A elaboração envolveu, sob coordenação da Senajus/MJSP, a Secom da Presidência da República, a Secretaria Nacional de Segurança Pública, a Secretaria Nacional de Direitos Digitais, FENAJ, ABERT, ABI e Abraji. Participaram como órgãos convidados o TSE, CNJ, Ministério dos Direitos Humanos e da Cidadania, Defensoria Pública da União e Secretaria Especial para Assuntos Jurídicos da Presidência.
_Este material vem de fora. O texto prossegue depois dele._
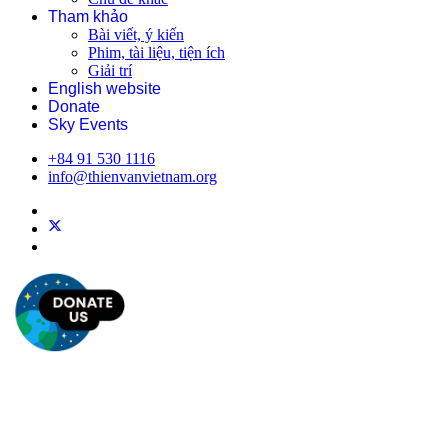
Tham khảo
Bài viết, ý kiến
Phim, tài liệu, tiện ích
Giải trí
English website
Donate
Sky Events
+84 91 530 1116
info@thienvanvietnam.org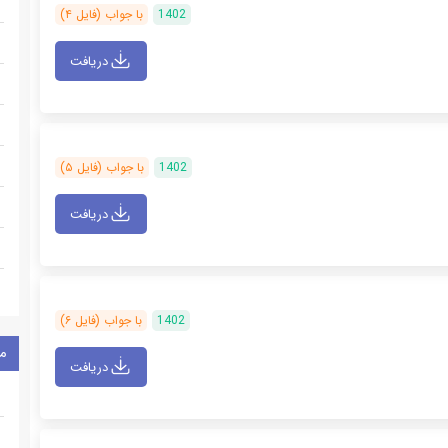
1402
با جواب (فایل ۴)
دریافت
1402
با جواب (فایل ۵)
دریافت
1402
با جواب (فایل ۶)
م
دریافت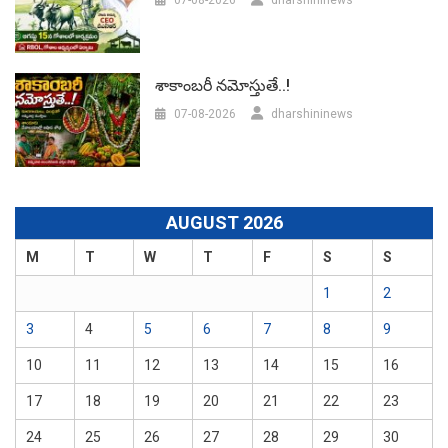
శాకాంబరీ నమోస్తుతే..!
07-08-2026
dharshininews
AUGUST 2026
M
T
W
T
F
S
S
1
2
3
4
5
6
7
8
9
10
11
12
13
14
15
16
17
18
19
20
21
22
23
24
25
26
27
28
29
30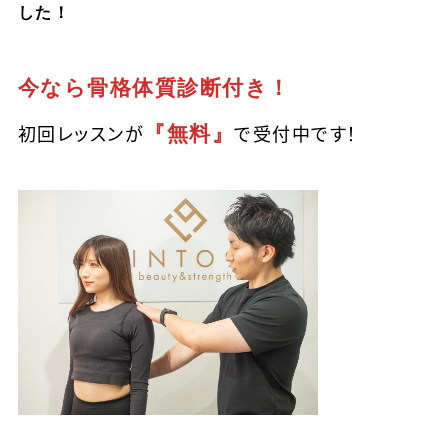
した！
今なら骨格体質診断付き！
『無料』
初回レッスンが
で受付中です！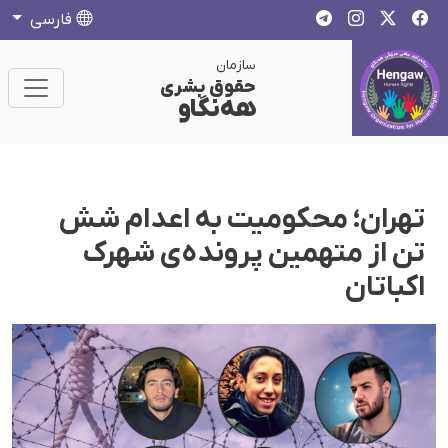
فارسی
سازمان
حقوق بشری
هەنگاو
تهران؛ محکومیت به اعدام شش
تن از متهمین پرونده‌ی شهرک
اکباتان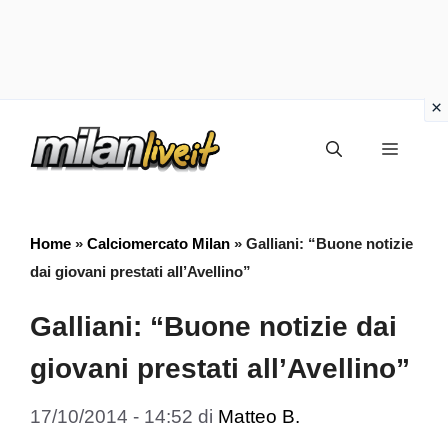
Vai
Menu
al
contenuto
Home
»
Calciomercato Milan
»
Galliani: “Buone notizie
dai giovani prestati all’Avellino”
Galliani: “Buone notizie dai
giovani prestati all’Avellino”
17/10/2014 - 14:52
di
Matteo B.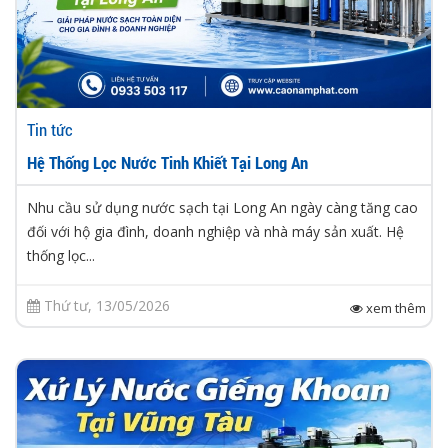
Tin tức
Hệ Thống Lọc Nước Tinh Khiết Tại Long An
Nhu cầu sử dụng nước sạch tại Long An ngày càng tăng cao
đối với hộ gia đình, doanh nghiệp và nhà máy sản xuất. Hệ
thống lọc...
Thứ tư, 13/05/2026
xem thêm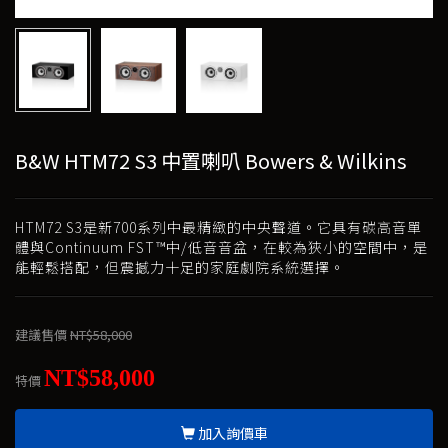
B&W HTM72 S3 中置喇叭 Bowers & Wilkins
HTM72 S3是新700系列中最精緻的中央聲道。它具有碳高音單
體與Continuum FST™中/低音音盆，在較為狹小的空間中，是
能輕鬆搭配，但震撼力十足的家庭劇院系統選擇。
建議售價
NT$58,000
NT$58,000
特價
加入詢價車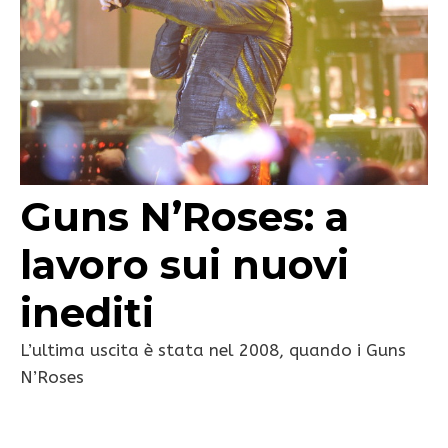
Guns N’Roses: a
lavoro sui nuovi
inediti
L’ultima uscita è stata nel 2008, quando i Guns
N’Roses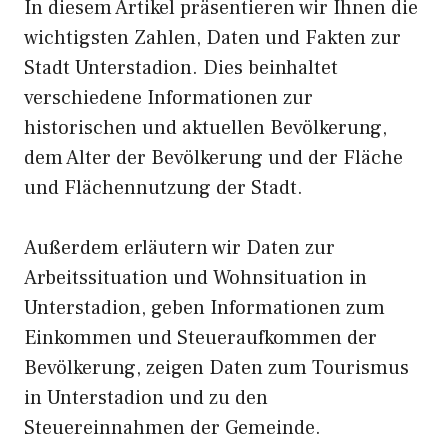
In diesem Artikel präsentieren wir Ihnen die
wichtigsten Zahlen, Daten und Fakten zur
Stadt Unterstadion. Dies beinhaltet
verschiedene Informationen zur
historischen und aktuellen Bevölkerung,
dem Alter der Bevölkerung und der Fläche
und Flächennutzung der Stadt.
Außerdem erläutern wir Daten zur
Arbeitssituation und Wohnsituation in
Unterstadion, geben Informationen zum
Einkommen und Steueraufkommen der
Bevölkerung, zeigen Daten zum Tourismus
in Unterstadion und zu den
Steuereinnahmen der Gemeinde.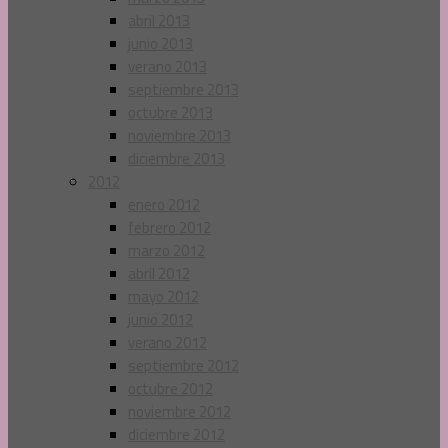
abril 2013
junio 2013
verano 2013
septiembre 2013
octubre 2013
noviembre 2013
diciembre 2013
2012
enero 2012
febrero 2012
marzo 2012
abril 2012
mayo 2012
junio 2012
verano 2012
septiembre 2012
octubre 2012
noviembre 2012
diciembre 2012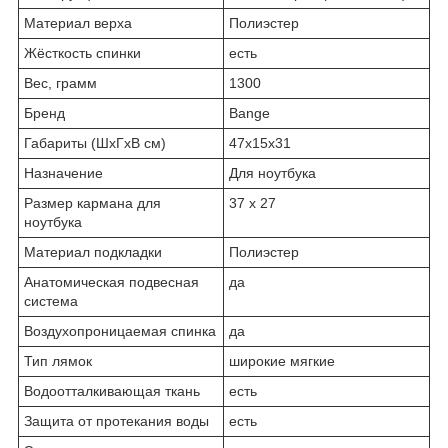
Материал верха
Полиэстер
Жёсткость спинки
есть
Вес, грамм
1300
Бренд
Bange
Габариты (ШxГxВ см)
47x15x31
Назначение
Для ноутбука
Размер кармана для
37 x 27
ноутбука
Материал подкладки
Полиэстер
Анатомическая подвесная
да
система
Воздухопроницаемая спинка
да
Тип лямок
широкие мягкие
Водоотталкивающая ткань
есть
Защита от протекания воды
есть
Guia tem caráter informativo e não substitui avaliação das autoridades
O próprio documento estabelece que suas orientações possuem finalidade informativa e prática e que a definição jurídica de cada ocorrência depende da análise dos fatos e das provas pelas autoridades competentes. A publicação não modifica atribuições legais dos órgãos públicos nem as competências dos entes federativos.
O lançamento ocorre no período eleitoral de 2026 e acrescenta um instrumento institucional voltado à resposta a episódios envolvendo profissionais da comunicação. O Observatório da Violência contra Jornalistas e Comunicadores Sociais, responsável pelo grupo de trabalho que elaborou o material, funciona no âmbito do MJSP e foi criado em 2023 para apoiar ações de acompanhamento e enfrentamento da violência contra jornalistas e comunicadores.
O tema já vinha sendo discutido por entidades e instituições públicas. Em julho de 2026, o Conselho de Comunicação Social do Congresso Nacional realizou audiência sobre violência contra jornalistas durante as eleições, abordando ataques digitais, inteligência artificial, assédio judicial e mecanismos de prevenção e resposta. A discussão antecedeu a publicação do protocolo operacional agora disponibilizado pelo MJSP.